======== SUPPLIED INFORMATION ========
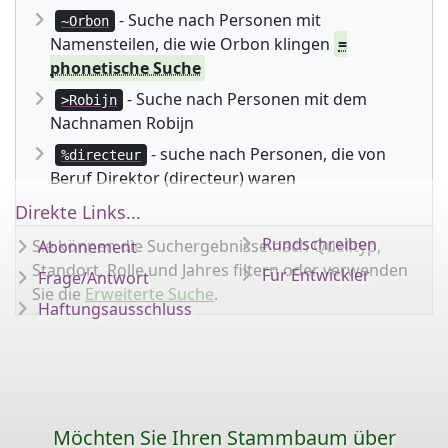
- Suche nach Personen mit
~Orbon
Namensteilen, die wie Orbon klingen
=
phonetische Suche
- Suche nach Personen mit dem
>Robijn
Nachnamen Robijn
- suche nach Personen, die von
%directeur
Beruf Direktor (directeur) waren
Direkte Links...
Rundschreiben
Sie können die Suchergebnisse nach Quelltyp,
Abonnement
Standort, Rolle und Jahres filtern oder verwenden
Für Entwickler
Frage/Antwort
Sie die
Erweiterte Suche
.
Haftungsausschluss
Möchten Sie Ihren Stammbaum über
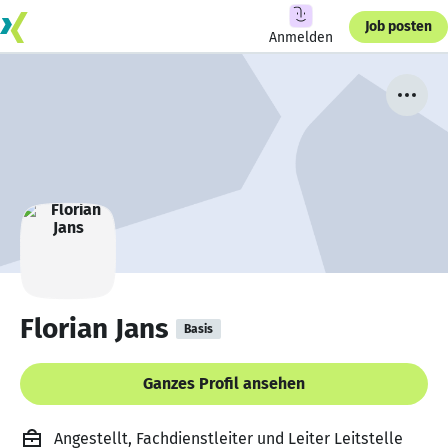
Job posten
Anmelden
Florian Jans
Basis
Ganzes Profil ansehen
Angestellt, Fachdienstleiter und Leiter Leitstelle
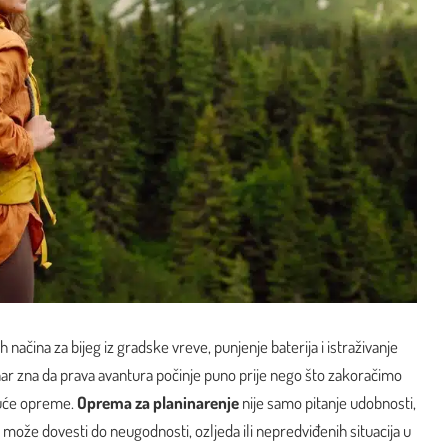
h načina za bijeg iz gradske vreve, punjenje baterija i istraživanje
inar zna da prava avantura počinje puno prije nego što zakoračimo
juće opreme.
Oprema za planinarenje
nije samo pitanje udobnosti,
r može dovesti do neugodnosti, ozljeda ili nepredviđenih situacija u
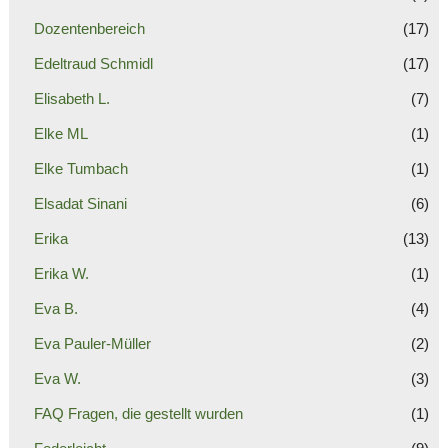
Dozentenbereich
(17)
Edeltraud Schmidl
(17)
Elisabeth L.
(7)
Elke ML
(1)
Elke Tumbach
(1)
Elsadat Sinani
(6)
Erika
(13)
Erika W.
(1)
Eva B.
(4)
Eva Pauler-Müller
(2)
Eva W.
(3)
FAQ Fragen, die gestellt wurden
(1)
========
* EXERCISE REQUIREMENTS *
Lines with the word "Personen" in them are the answer; report each one from the data.

* YOUR RESPONSE *
- Suche nach Personen mit
- Suche nach Personen mit dem
- suche nach Personen, die von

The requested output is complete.